*** Excerpt provided ***
# LEVN SK-BTI-031 High End Bluetooth Audio Adaptor with aptX HD



## jeffhawke

Has anybody had a chance to try this BT transmitter/receiver?

http://www.skywing-hk.com/cp/10-en.html


----------



## antdroid

It looks like this: https://www.amazon.com/Elekele-Blue...=sr_1_52?s=aht&ie=UTF8&qid=1513648127&sr=1-52


----------



## jeffhawke

I saw it also on Aliexpress for about half the price, but it doesn't mention aptxHD:  
https://www.aliexpress.com/af/BTI%2...AS_20171218231641&origin=n&catId=0&isViewCP=y


----------



## froes (Oct 6, 2020)

How can the usage of aptx *hd* be detected, f.i. when using an android device?


----------



## kuko61

I was searching a bit on the Internet 
Sky Wing is a company engaged mainly manufacturing bluetooth devices.
https://tytx.en.alibaba.com/?spm=a2700.8304367.topnav.1.57874791jgCpVj
Their retailers sell their products under the brand name Levn. But they are mainly producing as an OEM manufacturer. BTI-031 is sold on the Aliexpress under brand names EastVita or Ostart, on Amazon I found it under the name Elekele or Trond, or Viugreum on eBay.
Under the Sky Wing's brand Levn its selling on Aliexpress here https://www.aliexpress.com/item/Lev...Adapter-CSR-BC8675-APT-X-Low/32849513961.html

Sky Wing offer BTI-031 for wholesale purchase also with different specifications.
On Alibaba offer version with Bluetooth v5.0 and here its version with Bluetooth v5.0 and 350mAh battery 
http://skywing.manufacturer.globals...st-BT5.0-APTX-HD-high-quality-low-latency.htm But this version I have not found to sell on the internet.
Bluetooth 5.0 version with 160mAh battery i find on Zapals https://www.zapals.com/bti-031-2-in-1-bluetooth-v5-0-audio-adapter-transmitter-receiver.html , but this eshop has a lot of negative ratings and it's untrustworthy for me.
*** End of Excerpt provided ***
*** Supplied records ***
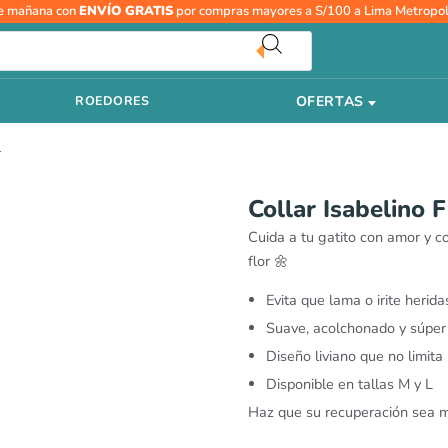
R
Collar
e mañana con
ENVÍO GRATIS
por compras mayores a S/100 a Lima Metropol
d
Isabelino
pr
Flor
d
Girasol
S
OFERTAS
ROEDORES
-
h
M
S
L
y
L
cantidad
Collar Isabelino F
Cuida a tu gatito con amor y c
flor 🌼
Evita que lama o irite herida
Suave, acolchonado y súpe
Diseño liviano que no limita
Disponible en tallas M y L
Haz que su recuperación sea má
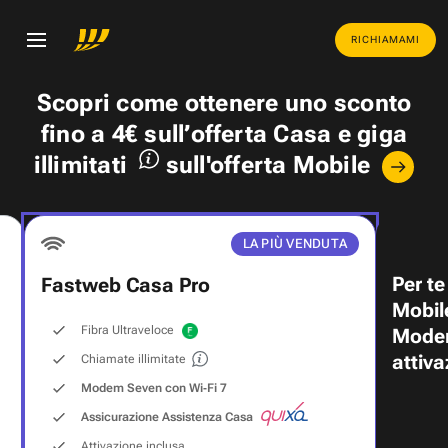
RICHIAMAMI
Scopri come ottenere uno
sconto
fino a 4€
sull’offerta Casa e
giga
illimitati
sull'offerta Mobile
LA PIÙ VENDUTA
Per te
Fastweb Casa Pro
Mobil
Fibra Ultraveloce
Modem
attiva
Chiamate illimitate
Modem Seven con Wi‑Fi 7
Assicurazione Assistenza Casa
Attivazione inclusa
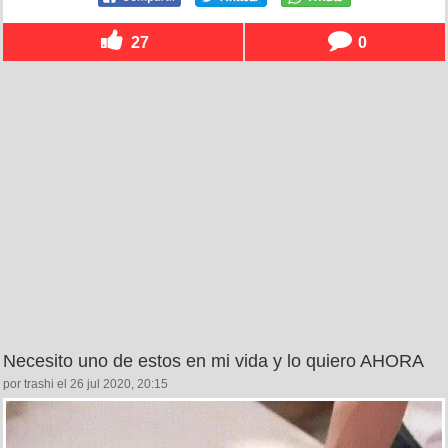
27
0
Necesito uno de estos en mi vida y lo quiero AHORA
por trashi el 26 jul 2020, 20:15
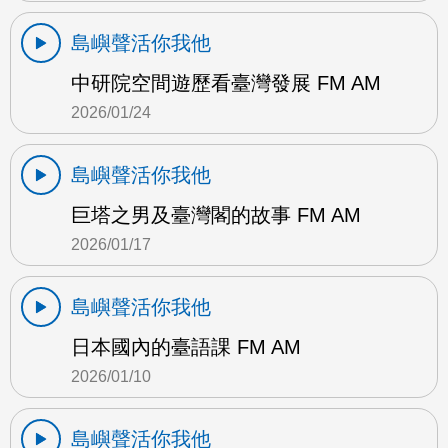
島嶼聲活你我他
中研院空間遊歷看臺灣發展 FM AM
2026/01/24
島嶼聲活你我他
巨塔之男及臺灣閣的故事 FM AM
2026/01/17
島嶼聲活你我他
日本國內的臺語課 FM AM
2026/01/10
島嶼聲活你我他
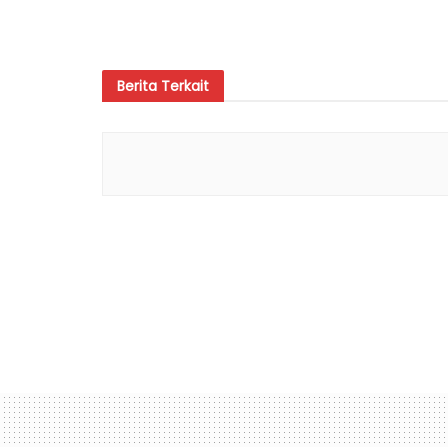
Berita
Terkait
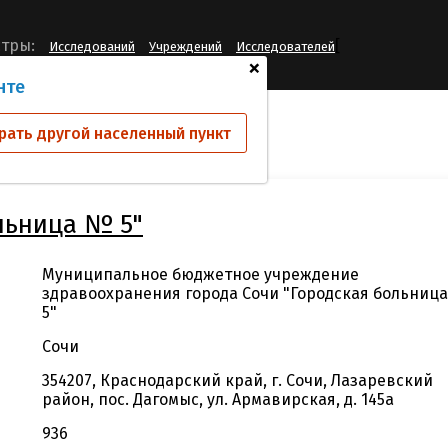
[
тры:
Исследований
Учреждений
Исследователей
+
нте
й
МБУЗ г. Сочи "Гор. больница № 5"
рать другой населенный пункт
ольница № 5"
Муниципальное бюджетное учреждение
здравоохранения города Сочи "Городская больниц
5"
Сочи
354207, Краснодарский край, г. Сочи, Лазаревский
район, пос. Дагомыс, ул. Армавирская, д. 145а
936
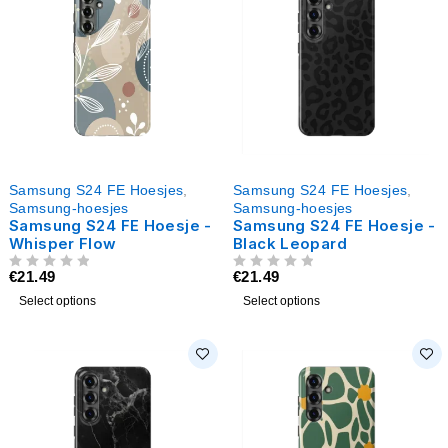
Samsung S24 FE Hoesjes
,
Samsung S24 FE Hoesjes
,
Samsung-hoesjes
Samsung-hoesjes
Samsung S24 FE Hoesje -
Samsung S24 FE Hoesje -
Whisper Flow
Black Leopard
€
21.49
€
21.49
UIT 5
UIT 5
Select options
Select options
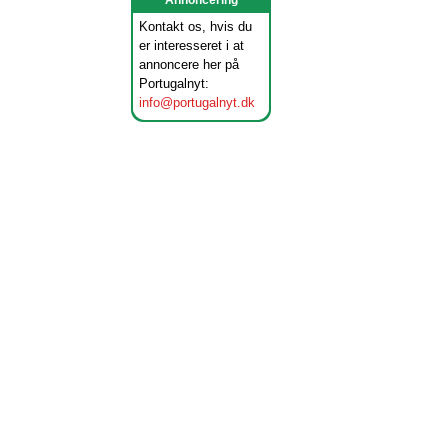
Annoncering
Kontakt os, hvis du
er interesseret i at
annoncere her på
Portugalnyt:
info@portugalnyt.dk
*** End of Supplied records ***
Things to do:
A. Answer these questions about the forum thread on the Bluetooth adaptor:
(i) On which site did jeffhawke find it for about half the price?
(ii) Under what brand names did kuko61 find the BTI-031 on Amazon?
(iii) What battery capacity does the Bluetooth 5.0 version on Zapals have?
B. Summarize the forum thread on the Bluetooth adaptor in two sentences.
None of the rows are needed for this work.

Answers for the exercise:
A.
(i) Aliexpress
(ii) Elekele or Trond
(iii) 160mAh

B. The thread asks whether anyone has tried the LEVN SK-BTI-031 Bluetooth transmitter/receiver with aptX HD, and replies point to a similar Amazon listing and a cheaper Aliexpress one that doesn't mention aptX HD. One reply explains that Sky Wing mainly makes Bluetooth devices as an OEM manufacturer, that the BTI-031 is sold under brand names such as Levn, EastVita, Ostart, Elekele, Trond and Viugreum, and that Sky Wing also offers it wholesale in Bluetooth 5.0 versions.